Rights of secured creditors. A vendor’s reclamation right is further limited by the possibility that the debtor may have granted a bank or other creditor a security interest in the goods, which will be senior to the reclamation right.  As amended in 2005, Section 546(c) now expressly makes reclamation rights subject to the prior rights of a secured creditor with a security interest in goods or their proceeds.

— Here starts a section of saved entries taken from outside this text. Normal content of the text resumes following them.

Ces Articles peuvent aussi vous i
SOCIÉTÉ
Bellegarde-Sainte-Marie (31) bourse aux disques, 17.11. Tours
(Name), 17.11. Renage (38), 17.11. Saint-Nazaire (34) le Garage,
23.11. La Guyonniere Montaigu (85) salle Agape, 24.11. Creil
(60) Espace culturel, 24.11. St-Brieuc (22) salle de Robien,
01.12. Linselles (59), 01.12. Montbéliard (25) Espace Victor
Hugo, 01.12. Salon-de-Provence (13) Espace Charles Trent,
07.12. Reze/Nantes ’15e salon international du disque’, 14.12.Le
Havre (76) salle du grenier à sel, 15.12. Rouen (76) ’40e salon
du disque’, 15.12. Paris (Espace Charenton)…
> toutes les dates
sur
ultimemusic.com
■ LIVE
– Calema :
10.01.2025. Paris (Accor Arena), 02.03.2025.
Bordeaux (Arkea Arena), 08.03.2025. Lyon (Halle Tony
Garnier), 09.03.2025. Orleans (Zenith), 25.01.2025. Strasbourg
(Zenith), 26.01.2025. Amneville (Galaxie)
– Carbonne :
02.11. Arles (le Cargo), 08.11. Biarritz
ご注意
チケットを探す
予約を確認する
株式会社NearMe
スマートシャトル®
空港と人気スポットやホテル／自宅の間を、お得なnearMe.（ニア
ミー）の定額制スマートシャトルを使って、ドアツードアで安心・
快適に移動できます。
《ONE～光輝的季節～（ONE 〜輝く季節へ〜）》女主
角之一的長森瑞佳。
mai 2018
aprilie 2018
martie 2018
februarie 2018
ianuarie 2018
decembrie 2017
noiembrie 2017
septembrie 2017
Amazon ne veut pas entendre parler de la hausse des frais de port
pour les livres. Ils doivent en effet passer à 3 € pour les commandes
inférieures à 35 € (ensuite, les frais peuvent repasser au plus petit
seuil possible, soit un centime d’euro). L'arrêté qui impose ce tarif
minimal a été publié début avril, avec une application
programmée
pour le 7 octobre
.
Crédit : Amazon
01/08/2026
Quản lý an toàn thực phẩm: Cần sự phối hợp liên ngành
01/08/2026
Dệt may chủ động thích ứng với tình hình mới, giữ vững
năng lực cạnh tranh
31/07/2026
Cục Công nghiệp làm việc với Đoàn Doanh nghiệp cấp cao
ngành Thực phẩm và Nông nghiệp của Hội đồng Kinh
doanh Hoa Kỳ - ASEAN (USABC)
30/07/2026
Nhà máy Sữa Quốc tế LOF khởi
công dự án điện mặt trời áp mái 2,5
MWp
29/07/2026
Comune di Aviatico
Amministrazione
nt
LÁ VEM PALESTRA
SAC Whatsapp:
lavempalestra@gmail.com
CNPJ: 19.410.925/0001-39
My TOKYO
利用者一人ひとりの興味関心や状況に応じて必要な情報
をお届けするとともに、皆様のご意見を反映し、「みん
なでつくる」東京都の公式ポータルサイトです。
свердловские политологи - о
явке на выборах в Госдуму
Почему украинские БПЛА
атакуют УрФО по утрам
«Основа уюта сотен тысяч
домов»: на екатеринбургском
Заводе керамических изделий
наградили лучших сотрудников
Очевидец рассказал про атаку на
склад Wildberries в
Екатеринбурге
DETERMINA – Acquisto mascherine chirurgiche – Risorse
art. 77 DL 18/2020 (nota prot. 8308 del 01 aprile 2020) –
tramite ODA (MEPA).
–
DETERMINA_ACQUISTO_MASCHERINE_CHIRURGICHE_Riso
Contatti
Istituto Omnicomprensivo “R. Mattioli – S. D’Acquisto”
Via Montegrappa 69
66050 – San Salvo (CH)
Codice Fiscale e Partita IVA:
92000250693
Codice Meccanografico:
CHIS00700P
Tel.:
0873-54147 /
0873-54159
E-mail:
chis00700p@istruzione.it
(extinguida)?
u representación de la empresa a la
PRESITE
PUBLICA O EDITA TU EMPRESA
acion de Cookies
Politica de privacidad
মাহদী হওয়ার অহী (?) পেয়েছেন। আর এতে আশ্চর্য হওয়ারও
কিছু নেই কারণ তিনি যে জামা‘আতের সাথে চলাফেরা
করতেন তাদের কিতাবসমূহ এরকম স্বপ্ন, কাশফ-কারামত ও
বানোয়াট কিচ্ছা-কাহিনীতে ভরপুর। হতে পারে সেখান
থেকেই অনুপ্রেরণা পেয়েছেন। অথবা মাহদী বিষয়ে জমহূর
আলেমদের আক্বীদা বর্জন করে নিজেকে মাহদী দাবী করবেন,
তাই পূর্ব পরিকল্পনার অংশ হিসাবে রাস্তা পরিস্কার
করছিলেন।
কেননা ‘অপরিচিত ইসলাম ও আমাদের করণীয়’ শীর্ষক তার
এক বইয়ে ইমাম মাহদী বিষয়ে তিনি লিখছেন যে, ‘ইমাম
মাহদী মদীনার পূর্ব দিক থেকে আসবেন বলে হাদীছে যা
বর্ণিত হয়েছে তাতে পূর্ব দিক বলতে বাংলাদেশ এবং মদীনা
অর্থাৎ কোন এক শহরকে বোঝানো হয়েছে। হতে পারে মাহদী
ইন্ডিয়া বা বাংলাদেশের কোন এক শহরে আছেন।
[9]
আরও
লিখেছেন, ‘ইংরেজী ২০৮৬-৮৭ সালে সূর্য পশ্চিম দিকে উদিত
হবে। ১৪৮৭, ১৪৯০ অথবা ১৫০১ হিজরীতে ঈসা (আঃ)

New administrative claim for 20-day goods. Even if a vendor fails to make a reclamation demand, all may not be lost. A new Bankruptcy Code section, Section 503(b)(9), added by BAPCPA, gives vendors an administrative priority claim for the value of any goods received by the debtor within 20 days prior to the bankruptcy filing if the goods were sold in the ordinary course of the debtor’s business. (I intend to discuss this new provision in a future post.) For now, note that it may be an important "fall back" right for vendors who fail to make a reclamation demand or who are unable to reclaim goods for other reasons.

Impact of new reclamation right on debtors and other creditors. With every new right also comes new burdens. Vendors certainly have greeted as good news the ability to reclaim goods received by a debtor as far back as 45 days. The impact of these changes on debtors, however, remains unclear. Some bankruptcy attorneys wonder whether this expanded reclamation right, together with the administrative claim for 20-day goods and certain other changes made by BAPCPA, will make it more difficult for debtors to reorganize or otherwise to pay unsecured creditors.

As always, get good legal advice. Reclamation can involve a number of twists and turns. Vendors who think they may have reclamation rights should be sure to get legal advice immediately upon learning of a customer’s insolvency or bankruptcy to protect their interests, just as debtors should to know their own rights in response to reclamation demands.